The Lonely Trail is a 1936 American Western film starring John Wayne and Ann Rutherford.

==Plot==
Though he fought for the North in the Civil War, John is asked by the Governor of Texas to get rid of some troublesome carpetbaggers. He enlists the help of Holden before learning that Holden too is plundering the local folk.

==Cast==

- John Wayne as Captain John Ashley
- Ann Rutherford as Virginia Terry
- Cy Kendall as Adjutant General Benedict Holden
- Bob Kortman as Captain Hays
- Fred "Snowflake" Toones as Snowflake
- Sam Flint as Governor of Texas
- Dennis Moore as Dick Terry
- Jim Toney as Trooper Jed Calicutt
- Etta McDaniel as Mammy
- Yakima Canutt as Trooper Bull Horrell
- Lloyd Ingraham as Tucker (bookkeeper)
- James A. Marcus as Mayor
- Bob Burns as Rancher Jeff Pruitt
- Rodney Hildebrand as Cavalry captain
- Eugene Jackson as Harmonica player/dancer

==Critical reception==
Writing for Jacobin in 2015, Eileen Jones criticized the film for promoting the Lost Cause of the Confederacy.

Stored records
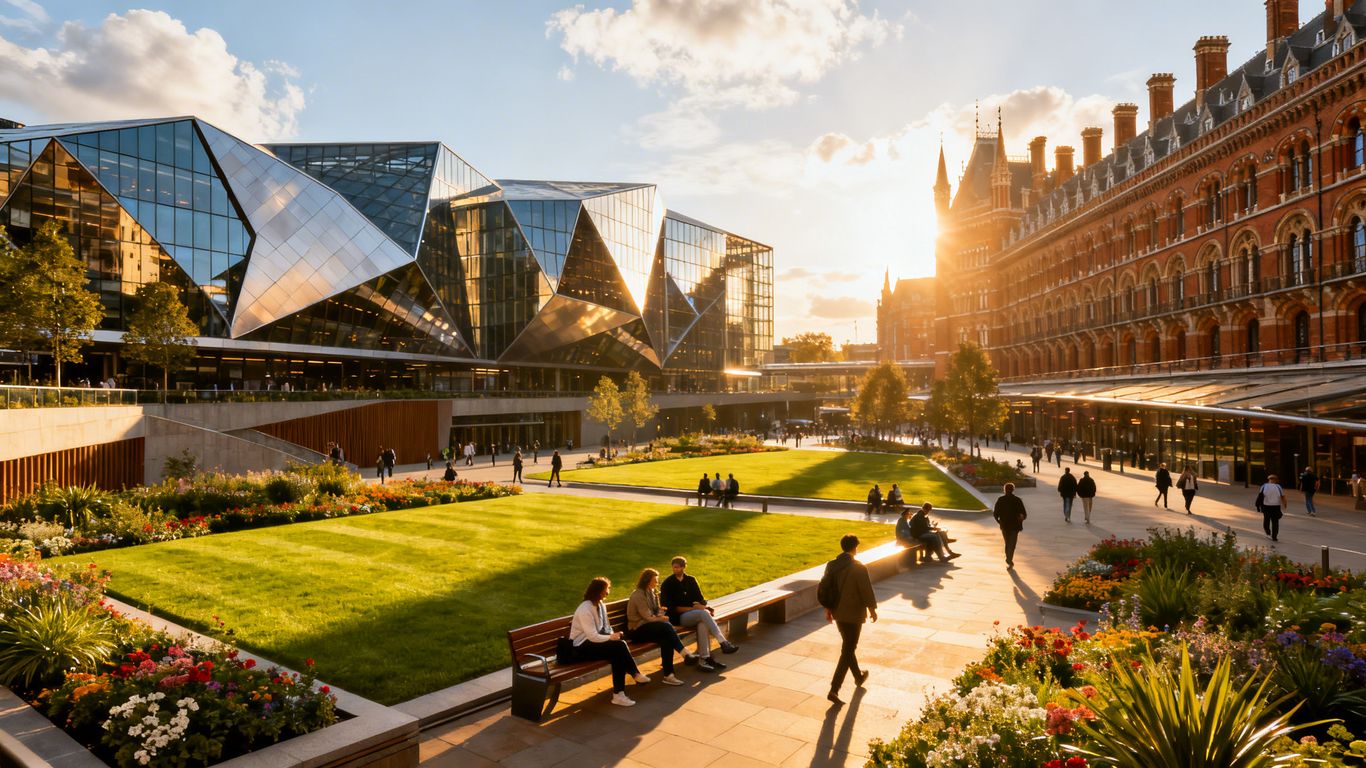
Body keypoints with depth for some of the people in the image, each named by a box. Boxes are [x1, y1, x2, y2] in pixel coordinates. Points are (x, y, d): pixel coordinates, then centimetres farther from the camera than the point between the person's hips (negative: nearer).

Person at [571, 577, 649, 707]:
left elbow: (605, 628, 14)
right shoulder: (585, 610, -21)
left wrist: (613, 636, -6)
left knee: (618, 653, -21)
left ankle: (619, 694, -20)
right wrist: (611, 637, -15)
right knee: (619, 647, -26)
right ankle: (636, 675, -7)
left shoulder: (601, 605, 6)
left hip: (595, 642, 8)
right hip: (583, 647, -8)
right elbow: (592, 636, -25)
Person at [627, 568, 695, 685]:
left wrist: (660, 616, -6)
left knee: (666, 639, -27)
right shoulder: (638, 595, -14)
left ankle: (668, 674, -34)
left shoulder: (652, 592, 14)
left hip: (648, 627, 8)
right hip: (637, 630, -8)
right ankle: (686, 655, -29)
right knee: (666, 626, -32)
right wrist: (661, 619, -5)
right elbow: (648, 617, -18)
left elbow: (658, 610, 16)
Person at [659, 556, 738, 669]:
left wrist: (701, 605, -11)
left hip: (694, 614, 4)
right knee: (703, 613, -31)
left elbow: (700, 599, 13)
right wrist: (692, 608, -16)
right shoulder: (667, 584, -1)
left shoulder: (691, 580, 13)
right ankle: (723, 643, -36)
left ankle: (703, 658, -35)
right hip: (678, 617, -4)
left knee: (702, 622, -32)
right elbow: (671, 607, -7)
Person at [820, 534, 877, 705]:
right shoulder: (859, 568, -20)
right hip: (854, 615, -6)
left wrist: (828, 609, 16)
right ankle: (834, 689, -4)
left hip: (838, 613, 6)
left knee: (848, 646, 25)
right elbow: (867, 591, -15)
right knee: (847, 651, 1)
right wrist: (872, 609, 1)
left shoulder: (831, 565, -3)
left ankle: (859, 676, 44)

- _WORK REQUIRED_: From the cast list in the text about The Lonely Trail, list every actor whose role name contains the word "captain" in any capitalization, each paired with that role. Rely solely on the text about the film, not on the data.

- _RESPONSE AREA_:
- John Wayne as Captain John Ashley
- Bob Kortman as Captain Hays
- Rodney Hildebrand as Cavalry captain